12. RESTRUCTURING CHARGES
 
     During the fourth quarter of fiscal year 1992, the Company recorded pre-tax
restructuring charges of approximately $7,097,000 ($4.4 million after tax or
$.50 per share) primarily related to the revaluation of certain assets of TMD to
their estimated liquidation value in anticipation of the liquidation or sale of
TMD (See Note 11) and, to a minor extent, charges associated with changes in
senior management, increased allowances for warranty claims on software
installation and write-offs of certain software development costs.
 
13. RETIREE HEALTH BENEFITS
 
     Effective August 1, 1993, the Company adopted FASB Statement No. 106, which
requires the Company to accrue retiree health benefits.

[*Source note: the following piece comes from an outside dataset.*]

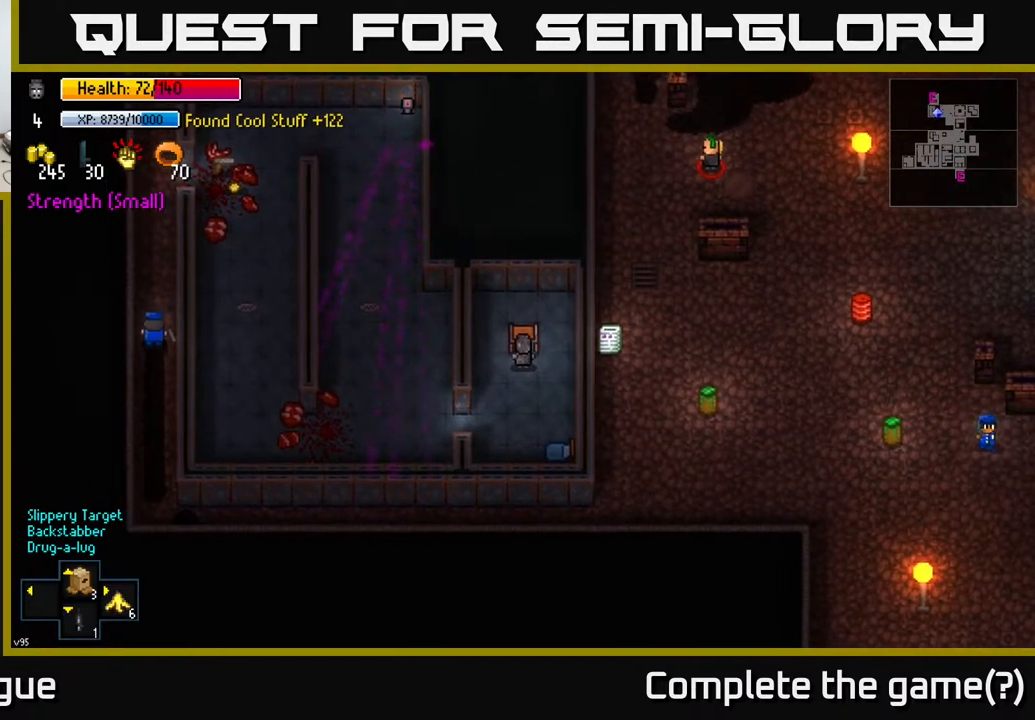
{"buttons": [], "left_stick": "down-left", "right_stick": "center", "events": [[300, "left_stick", "down-left"]]}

The adoption had no
effect on the Company's consolidated financial statements because the Company
does not provide any retiree health benefits.
 
14. QUARTERLY FINANCIAL DATA (UNAUDITED)
 
<TABLE>
<CAPTION>
                                                                              NET INCOME
                                          NET        GROSS     NET INCOME     (LOSS) PER
              QUARTERS ENDED            REVENUES     MARGIN      (LOSS)      COMMON SHARE
    ----------------------------------  --------     ------    ----------    ------------
                                        (IN THOUSANDS OF DOLLARS, EXCEPT PER SHARE DATA)
    <S>                                 <C>          <C>       <C>           <C>
    Fiscal year 1994
      First quarter...................  $27,388      $7,644     $    746        $  .08
      Second quarter..................   28,079       7,865          838           .09
      Third quarter...................   28,670       8,385        1,059           .12
      Fourth quarter..................   29,012       8,546        1,613           .18
    Fiscal year 1993
      First quarter...................  $28,172      $7,795     $    502        $  .05
      Second quarter..................   26,067       7,303          574           .06
      Third quarter...................   27,483       7,722          740           .08
      Fourth quarter..................   28,212       7,857          966           .11
    Fiscal year 1992
      First quarter...................  $24,890      $6,899     $    419        $  .04
      Second quarter..................   25,861       7,223          637           .07
      Third quarter...................   27,422       7,686          804           .09
      Fourth quarter..................   27,943       7,884       (3,871)         (.45)
</TABLE>
 
     Net revenues for fiscal years 1993 and 1992 were favorably affected by
revenues of TMD, a subsidiary that was sold on November 15, 1992. The first and
second quarters of fiscal year 1993 (which ended October 31, 1992, and January
31, 1993, respectively) include TMD revenues of $2.5 million and $0.3 million,
respectively. Revenues of TMD were $10.3 million in fiscal year 1992.